Many companies are desperately transforming into AI Native organizations, but employees find model products still have massive issues in practice, leading to intentional or unintentional waste. While I lack precise statistics, I believe this waste accounts for at least 30%+ of usage.

When we build multi-agent systems, we prefer serving AI Native organizations.

We don't want to force new technologies into bloated, effective but extremely outdated organizational structures. We'd rather collaborate with companies willing to Refactoring (reconstruct) business logic.

Take a content platform that initially rejected AI-generated content. Today, it faces a dilemma: Embrace AI and let AI creators flood in, disrupting the ecosystem; or reject AI and risk obsolescence.

I often say this resembles the difference between 'suicide' and 'being killed by others.' Not embracing AI might be suicide; embracing it risks being 'killed' by AI creators.

But overall, 'being killed by others' might be better. At least you're actively changing and have a chance to survive this tech cycle.

Will companies abandon AI because Tokens are too expensive?

My answer: Yes.

Because Token costs appear directly on monthly financial statements. If there's no effect this month, they'll slam the brakes next month.

This is actually a positive signal. Such pressure will force the industry into true refinement (refined) management.

For example: Using smaller-parameter models to achieve near-large-model results; shifting more inference to edge devices instead of clouds; not calling top models for every task; implementing more complex, granular task allocation at the Harness layer.

All these will be driven by today's cost pressures.

In 2023, many investors told me: 'All businesses should use the best models.'

I immediately said that wasn't scientific.

For model companies, I've always believed the future lies not in infinitely pursuing larger models, but in miniaturization—whether small models can also achieve emergent capabilities.

Enterprises, meanwhile, are becoming increasingly pragmatic. Many are only now feeling Token costs not because waste just started, but because model companies had been subsidizing these costs before.

Today, companies shouldn't ask 'Should I chase AI hype now?' but rather: 'How should I prepare for future AI Native organizations?'

As for opportunities, I see two critical directions.

The first is swarm intelligence.

Its greatest appeal is that it doesn't rely on how smart a single agent is—but on the emergent wisdom from multiple agents collaborating.

It naturally offers two advantages: Greater robustness and higher ROI.

Human society itself is a swarm intelligence structure.

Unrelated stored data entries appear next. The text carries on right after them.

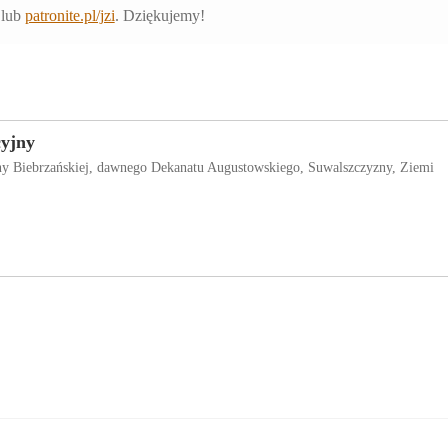
lub
patronite.pl/jzi
. Dziękujemy!
cyjny
iny Biebrzańskiej, dawnego Dekanatu Augustowskiego, Suwalszczyzny, Ziemi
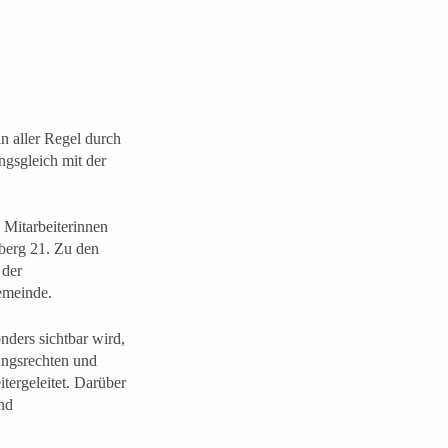
n aller Regel durch
ungsgleich mit der
 Mitarbeiterinnen
berg 21. Zu den
 der
Gemeinde.
nders sichtbar wird,
ungsrechten und
tergeleitet. Darüber
nd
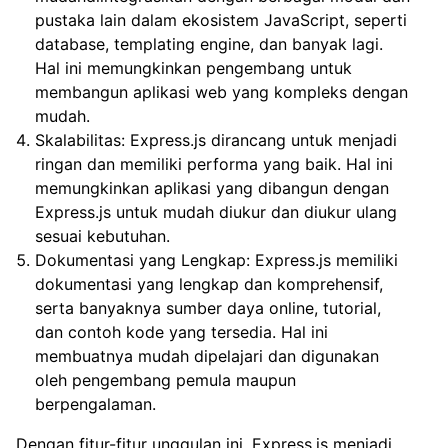
pustaka lain dalam ekosistem JavaScript, seperti
database, templating engine, dan banyak lagi.
Hal ini memungkinkan pengembang untuk
membangun aplikasi web yang kompleks dengan
mudah.
Skalabilitas: Express.js dirancang untuk menjadi
ringan dan memiliki performa yang baik. Hal ini
memungkinkan aplikasi yang dibangun dengan
Express.js untuk mudah diukur dan diukur ulang
sesuai kebutuhan.
Dokumentasi yang Lengkap: Express.js memiliki
dokumentasi yang lengkap dan komprehensif,
serta banyaknya sumber daya online, tutorial,
dan contoh kode yang tersedia. Hal ini
membuatnya mudah dipelajari dan digunakan
oleh pengembang pemula maupun
berpengalaman.
Dengan fitur-fitur unggulan ini, Express.js menjadi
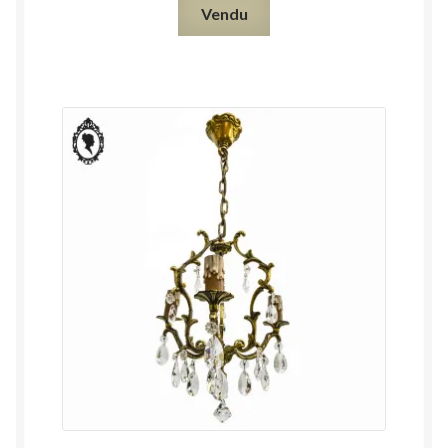
Vendu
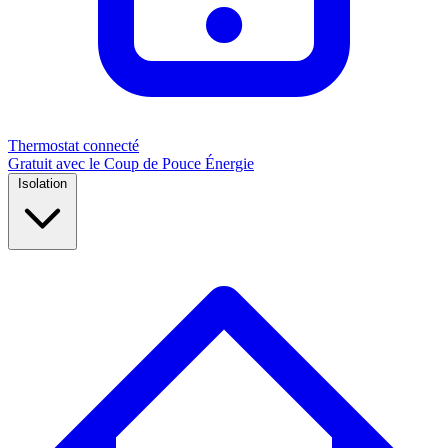
Thermostat connecté
Gratuit avec le Coup de Pouce Énergie
Isolation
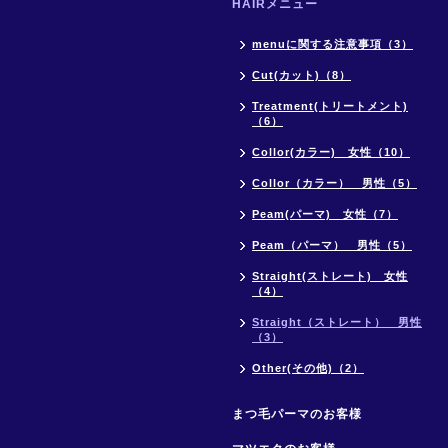
HAIRメニュー
menuに関する注意事項（3）
Cut(カット)（8）
Treatment(トリートメント)
（6）
Collor(カラー) 女性（10）
Collor（カラー） 男性（5）
Peam(パーマ) 女性（7）
Peam（パーマ） 男性（5）
Straight(ストレート) 女性
（4）
Straight（ストレート） 男性
（3）
Other(その他)（2）
まつ毛パーマのお客様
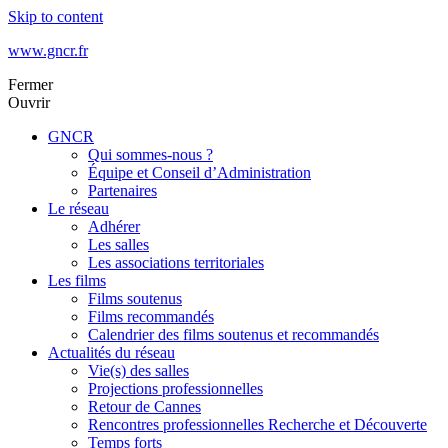
Skip to content
www.gncr.fr
Fermer
Ouvrir
GNCR
Qui sommes-nous ?
Équipe et Conseil d’Administration
Partenaires
Le réseau
Adhérer
Les salles
Les associations territoriales
Les films
Films soutenus
Films recommandés
Calendrier des films soutenus et recommandés
Actualités du réseau
Vie(s) des salles
Projections professionnelles
Retour de Cannes
Rencontres professionnelles Recherche et Découverte
Temps forts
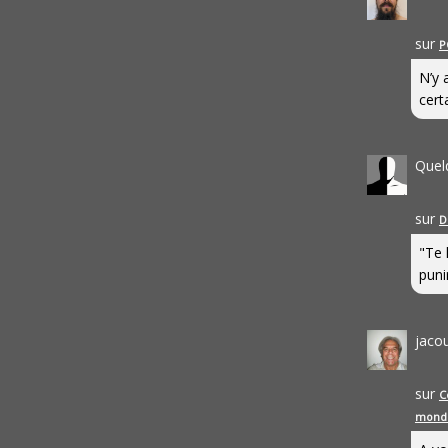
sur
P
N’y 
cert
Quel
sur
D
"Te 
punir
jaco
sur
C
mond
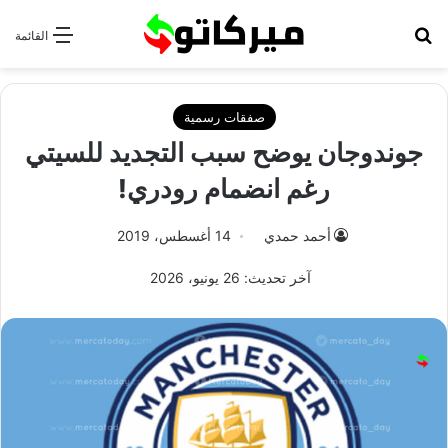
بحث عن
القائمة
صفقات رسمية
جوندوجان يوضح سبب التجديد للسيتي
رغم انضمام رودري!
أحمد حمدي
14 أغسطس، 2019
آخر تحديث: 26 يونيو، 2026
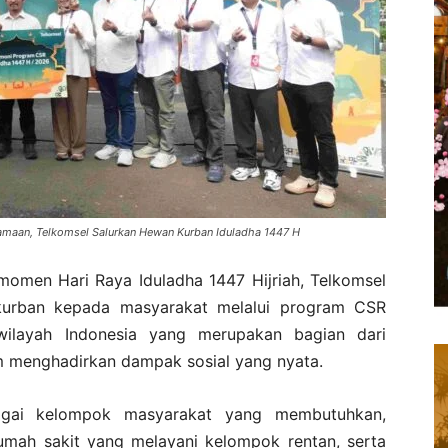
amaan, Telkomsel Salurkan Hewan Kurban Iduladha 1447 H
omen Hari Raya Iduladha 1447 Hijriah, Telkomsel
kurban kepada masyarakat melalui program CSR
ilayah Indonesia yang merupakan bagian dari
m menghadirkan dampak sosial yang nyata.
agai kelompok masyarakat yang membutuhkan,
umah sakit yang melayani kelompok rentan, serta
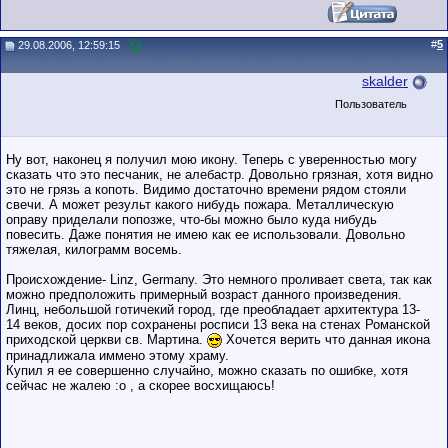
#
5
29.08.2006, 12:59:15
skalder
Пользователь
Ну вот, наконец я получил мою икону. Теперь с уверенностью могу
сказать что это песчаник, не алебастр. Довольно грязная, хотя видно
это не грязь а копоть. Видимо достаточно времени рядом стояли
свечи. А может результ какого нибудь пожара. Металлическую
оправу приделали попозже, что-бы можно было куда нибудь
повесить. Даже понятия не имею как ее использовали. Довольно
тяжелая, килограмм восемь.
Происхождение- Linz, Germany. Это немного проливает света, так как
можно предположить примерный возраст данного произведения.
Линц, небольшой готичекий город, где преобладает архитектура 13-
14 веков, досих пор сохранены росписи 13 века на стенах Романской
приходской церкви св. Мартина.
Хочется верить что данная икона
принадлижала иммено этому храму.
Купил я ее совершенно случайно, можно сказать по ошибке, хотя
сейчас не жалею :o , а скорее восхищаюсь!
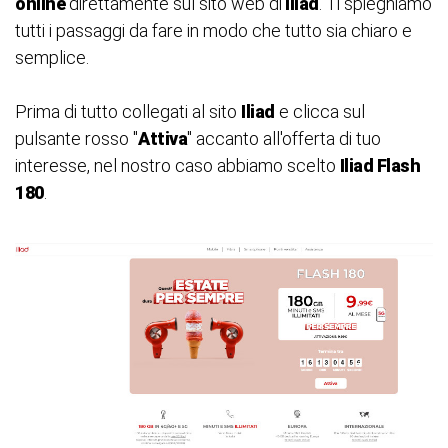
online
direttamente sul sito web di
Iliad
. Ti spieghiamo
tutti i passaggi da fare in modo che tutto sia chiaro e
semplice.
Prima di tutto collegati al sito
Iliad
e clicca sul
pulsante rosso "
Attiva
" accanto all'offerta di tuo
interesse, nel nostro caso abbiamo scelto
Iliad Flash
180
.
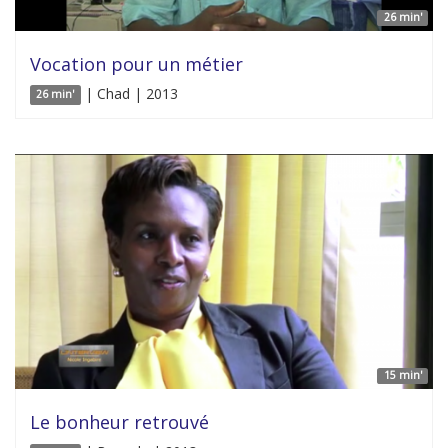
26 min'
Vocation pour un métier
| Chad | 2013
26 min'
15 min'
Le bonheur retrouvé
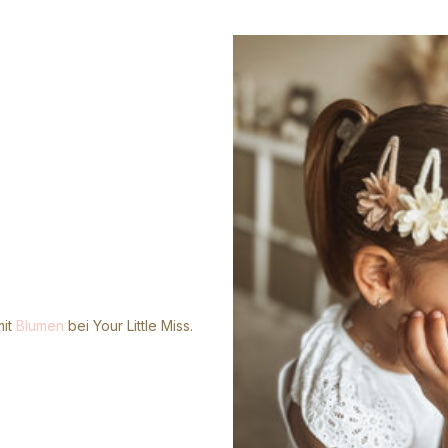
mit
Blumen
bei Your Little Miss.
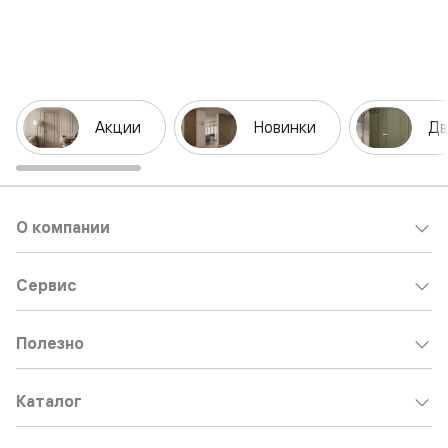
Акции
Новинки
Дв
О компании
Сервис
Полезно
Каталог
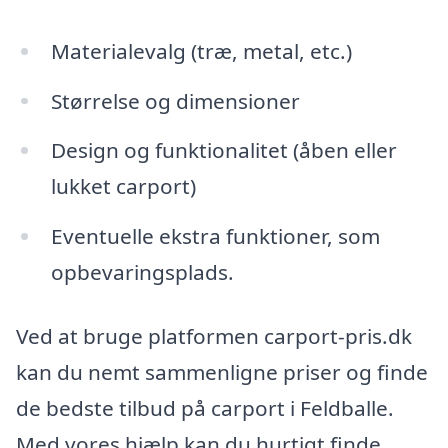
Materialevalg (træ, metal, etc.)
Størrelse og dimensioner
Design og funktionalitet (åben eller
lukket carport)
Eventuelle ekstra funktioner, som
opbevaringsplads.
Ved at bruge platformen carport-pris.dk
kan du nemt sammenligne priser og finde
de bedste tilbud på carport i Feldballe.
Med vores hjælp kan du hurtigt finde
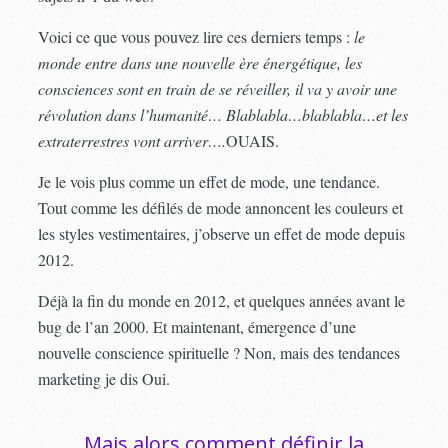
Voici ce que vous pouvez lire ces derniers temps :
le
monde entre dans une nouvelle ère énergétique, les
consciences sont en train de se réveiller, il va y avoir une
révolution dans l’humanité… Blablabla…blablabla…et les
extraterrestres vont arriver….
OUAIS.
Je le vois plus comme un effet de mode, une tendance.
Tout comme les défilés de mode annoncent les couleurs et
les styles vestimentaires, j’observe un effet de mode depuis
2012.
Déjà la fin du monde en 2012, et quelques années avant le
bug de l’an 2000. Et maintenant, émergence d’une
nouvelle conscience spirituelle ? Non, mais des tendances
marketing je dis Oui.
Mais alors comment définir la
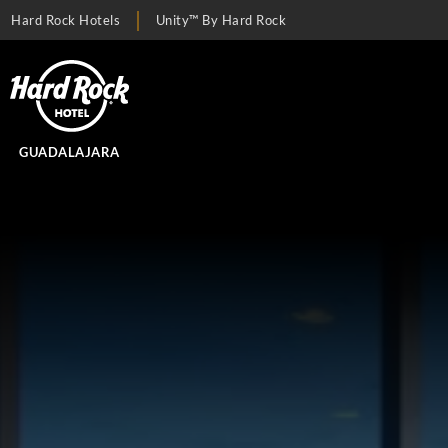
Hard Rock Hotels
Unity™ By Hard Rock
GUADALAJARA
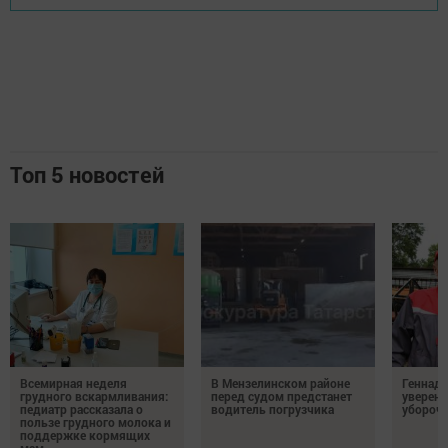
Топ 5 новостей
Всемирная неделя
В Мензелинском районе
Геннад
грудного вскармливания:
перед судом предстанет
уверенн
педиатр рассказала о
водитель погрузчика
убороч
пользе грудного молока и
поддержке кормящих
мам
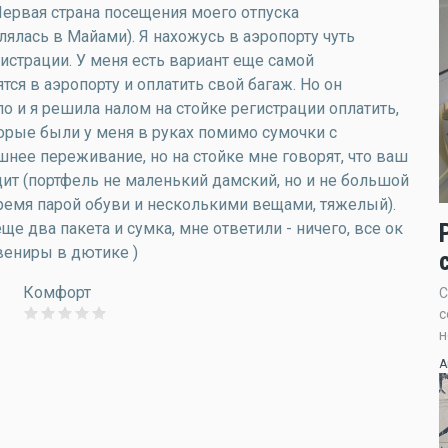
 Первая страна посещения моего отпуска
лялась в Майами). Я нахожусь в аэропорту чуть
гистрации. У меня есть вариант еще самой
тся в аэропорту и оплатить свой багаж. Но он
о и я решила налом на стойке регистрации оплатить,
торые были у меня в руках помимо сумочки с
шнее переживание, но на стойке мне говорят, что ваш
дит (портфель не маленький дамский, но и не большой
тремя парой обуви и несколькими вещами, тяжелый).
ще два пакета и сумка, мне ответили - ничего, все ок
увениры в дютике )
Комфорт
С
с
н
А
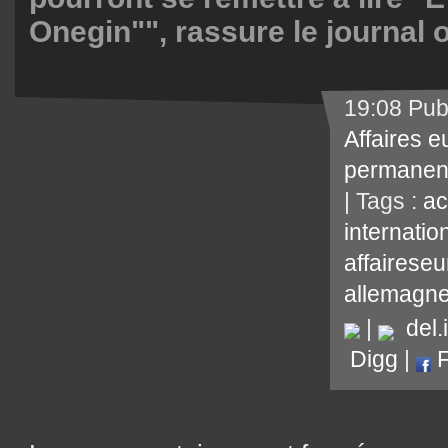
Onegin"", rassure le journal 
19:08 Pub
Affaires 
permanen
| Tags :
ac
internatio
affairese
allemagn
|
del.i
Digg
|
F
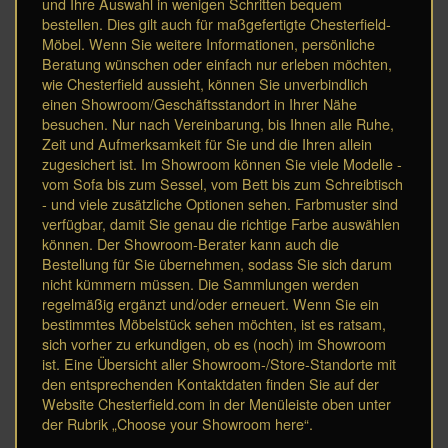
und Ihre Auswahl in wenigen Schritten bequem
bestellen. Dies gilt auch für maßgefertigte Chesterfield-
Möbel. Wenn Sie weitere Informationen, persönliche
Beratung wünschen oder einfach nur erleben möchten,
wie Chesterfield aussieht, können Sie unverbindlich
einen Showroom/Geschäftsstandort in Ihrer Nähe
besuchen. Nur nach Vereinbarung, bis Ihnen alle Ruhe,
Zeit und Aufmerksamkeit für Sie und die Ihren allein
zugesichert ist. Im Showroom können Sie viele Modelle -
vom Sofa bis zum Sessel, vom Bett bis zum Schreibtisch
- und viele zusätzliche Optionen sehen. Farbmuster sind
verfügbar, damit Sie genau die richtige Farbe auswählen
können. Der Showroom-Berater kann auch die
Bestellung für Sie übernehmen, sodass Sie sich darum
nicht kümmern müssen. Die Sammlungen werden
regelmäßig ergänzt und/oder erneuert. Wenn Sie ein
bestimmtes Möbelstück sehen möchten, ist es ratsam,
sich vorher zu erkundigen, ob es (noch) im Showroom
ist. Eine Übersicht aller Showroom-/Store-Standorte mit
den entsprechenden Kontaktdaten finden Sie auf der
Website Chesterfield.com in der Menüleiste oben unter
der Rubrik „Choose your Showroom here“.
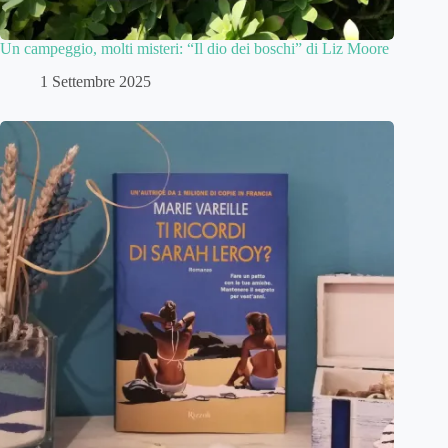
Un campeggio, molti misteri: “Il dio dei boschi” di Liz Moore
1 Settembre 2025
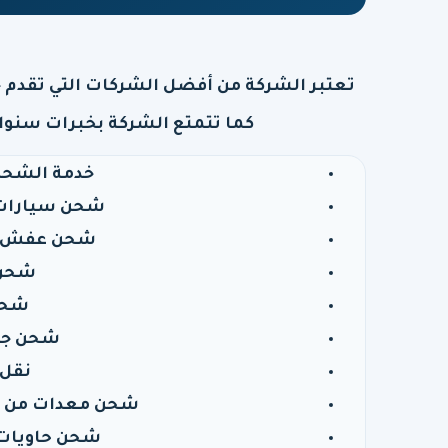
تعتبر الشركة من أفضل الشركات التي تقدم 
كما تتمتع الشركة بخبرات سنوا
خدمة الشحن 
شحن سيارات 
شحن عفش من
شحن 
شحن 
شحن جمي
نقل 
شحن معدات من ا
شحن حاويات 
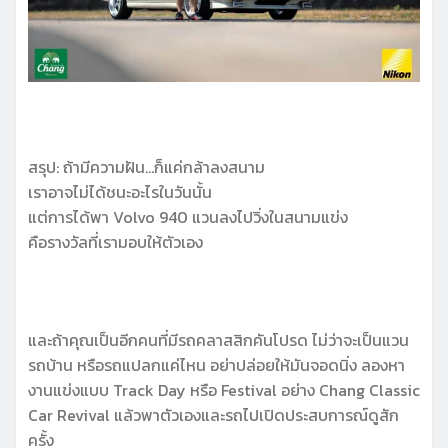
สรุป: ถ้ามีความฝัน…ก็แค่กล้าลงสนาม
เราอาจไม่ได้ชนะอะไรในวันนั้น
แต่การได้พา Volvo 940 แวนลงไปวิ่งในสนามแข่ง
คือรางวัลที่เรามอบให้ตัวเอง
และถ้าคุณเป็นอีกคนที่มีรถคลาสสิกคันโปรด ไม่ว่าจะเป็นแวน
รถบ้าน หรือรถแปลกแค่ไหน อย่าปล่อยให้มันจอดนิ่ง ลองหา
งานแข่งแบบ Track Day หรือ Festival อย่าง Chang Classic
Car Revival แล้วพาตัวเองและรถไปเปิดประสบการณ์ดูสัก
ครั้ง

Now even OpenAI is investing in this direction. Domestic players like Kimi and MiniMax are already developing related products. When we discussed swarm intelligence last year, many found it abstract—but I believe industry consensus is now forming.

The second direction is edge computing.

In the internet and mobile internet eras, cloud services were optimal due to declining marginal costs.

But AI is different—inference costs can't be ignored. Thus, a 'cloud + edge' rebalancing will occur, shifting increasingly toward edge devices.

This article does not constitute any investment advice.